» **ABOUT THIS TASK**
After the line containing "remote control: none", write nothing more; before it, reproduce every line of the material below exactly, starting with the first.

TASK INPUT below:

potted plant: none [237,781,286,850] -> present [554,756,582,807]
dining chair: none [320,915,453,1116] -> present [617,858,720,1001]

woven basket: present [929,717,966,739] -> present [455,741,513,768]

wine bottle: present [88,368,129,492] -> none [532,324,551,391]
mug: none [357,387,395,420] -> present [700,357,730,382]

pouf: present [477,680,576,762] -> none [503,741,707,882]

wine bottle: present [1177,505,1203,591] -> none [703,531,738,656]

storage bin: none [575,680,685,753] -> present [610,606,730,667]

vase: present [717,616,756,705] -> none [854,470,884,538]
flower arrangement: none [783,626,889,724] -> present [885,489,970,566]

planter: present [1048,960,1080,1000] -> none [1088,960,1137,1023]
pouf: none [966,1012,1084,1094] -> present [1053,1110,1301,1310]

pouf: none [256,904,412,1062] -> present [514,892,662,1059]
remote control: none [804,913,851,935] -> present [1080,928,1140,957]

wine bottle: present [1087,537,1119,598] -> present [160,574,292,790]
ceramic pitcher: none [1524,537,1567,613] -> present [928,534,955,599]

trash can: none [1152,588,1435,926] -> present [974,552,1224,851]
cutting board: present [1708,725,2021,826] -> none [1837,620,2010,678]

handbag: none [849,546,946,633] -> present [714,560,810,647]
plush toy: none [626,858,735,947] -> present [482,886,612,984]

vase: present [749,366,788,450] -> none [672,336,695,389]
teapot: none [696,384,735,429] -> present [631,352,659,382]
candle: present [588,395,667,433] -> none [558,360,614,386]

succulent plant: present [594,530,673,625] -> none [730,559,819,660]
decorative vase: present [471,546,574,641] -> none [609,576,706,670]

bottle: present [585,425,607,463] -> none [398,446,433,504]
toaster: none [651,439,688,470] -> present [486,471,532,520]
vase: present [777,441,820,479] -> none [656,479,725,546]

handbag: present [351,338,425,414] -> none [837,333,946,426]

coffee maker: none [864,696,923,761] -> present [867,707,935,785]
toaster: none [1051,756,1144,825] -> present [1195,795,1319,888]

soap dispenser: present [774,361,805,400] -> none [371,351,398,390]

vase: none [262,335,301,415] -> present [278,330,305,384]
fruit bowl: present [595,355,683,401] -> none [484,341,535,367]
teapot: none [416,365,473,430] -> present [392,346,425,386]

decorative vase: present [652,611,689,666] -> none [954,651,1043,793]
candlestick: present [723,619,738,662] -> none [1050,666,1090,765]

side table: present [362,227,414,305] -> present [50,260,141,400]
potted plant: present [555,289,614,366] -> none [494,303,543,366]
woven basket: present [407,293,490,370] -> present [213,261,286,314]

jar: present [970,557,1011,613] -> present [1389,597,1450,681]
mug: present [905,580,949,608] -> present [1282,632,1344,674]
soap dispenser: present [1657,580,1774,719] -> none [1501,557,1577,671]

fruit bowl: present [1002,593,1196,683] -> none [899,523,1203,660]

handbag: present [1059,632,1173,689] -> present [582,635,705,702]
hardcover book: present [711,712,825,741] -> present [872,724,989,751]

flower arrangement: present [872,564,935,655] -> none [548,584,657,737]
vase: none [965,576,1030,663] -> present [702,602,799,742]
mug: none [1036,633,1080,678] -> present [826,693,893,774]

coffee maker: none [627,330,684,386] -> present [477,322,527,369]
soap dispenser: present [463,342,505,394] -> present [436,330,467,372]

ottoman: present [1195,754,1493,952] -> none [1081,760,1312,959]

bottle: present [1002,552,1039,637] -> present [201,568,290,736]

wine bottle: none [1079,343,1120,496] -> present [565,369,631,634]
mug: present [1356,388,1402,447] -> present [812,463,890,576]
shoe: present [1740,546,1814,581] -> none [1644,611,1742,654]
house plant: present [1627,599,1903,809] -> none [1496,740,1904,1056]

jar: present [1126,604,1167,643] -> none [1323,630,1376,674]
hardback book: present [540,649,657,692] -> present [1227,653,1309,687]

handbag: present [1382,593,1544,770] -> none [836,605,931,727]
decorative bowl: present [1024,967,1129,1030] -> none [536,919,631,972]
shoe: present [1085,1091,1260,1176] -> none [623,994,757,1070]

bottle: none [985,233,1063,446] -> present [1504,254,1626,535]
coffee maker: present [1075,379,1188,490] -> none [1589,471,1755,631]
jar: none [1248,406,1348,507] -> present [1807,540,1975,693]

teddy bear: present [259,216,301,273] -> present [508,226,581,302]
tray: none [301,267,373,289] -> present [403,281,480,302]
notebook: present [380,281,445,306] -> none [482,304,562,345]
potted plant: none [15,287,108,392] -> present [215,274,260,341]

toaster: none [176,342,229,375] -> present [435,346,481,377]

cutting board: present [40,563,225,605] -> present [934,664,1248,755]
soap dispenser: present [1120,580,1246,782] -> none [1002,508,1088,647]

End of TASK INPUT.

» **ANSWER SPACE**
potted plant: none [237,781,286,850] -> present [554,756,582,807]
dining chair: none [320,915,453,1116] -> present [617,858,720,1001]

woven basket: present [929,717,966,739] -> present [455,741,513,768]

wine bottle: present [88,368,129,492] -> none [532,324,551,391]
mug: none [357,387,395,420] -> present [700,357,730,382]

pouf: present [477,680,576,762] -> none [503,741,707,882]

wine bottle: present [1177,505,1203,591] -> none [703,531,738,656]

storage bin: none [575,680,685,753] -> present [610,606,730,667]

vase: present [717,616,756,705] -> none [854,470,884,538]
flower arrangement: none [783,626,889,724] -> present [885,489,970,566]

planter: present [1048,960,1080,1000] -> none [1088,960,1137,1023]
pouf: none [966,1012,1084,1094] -> present [1053,1110,1301,1310]

pouf: none [256,904,412,1062] -> present [514,892,662,1059]
remote control: none [804,913,851,935] -> present [1080,928,1140,957]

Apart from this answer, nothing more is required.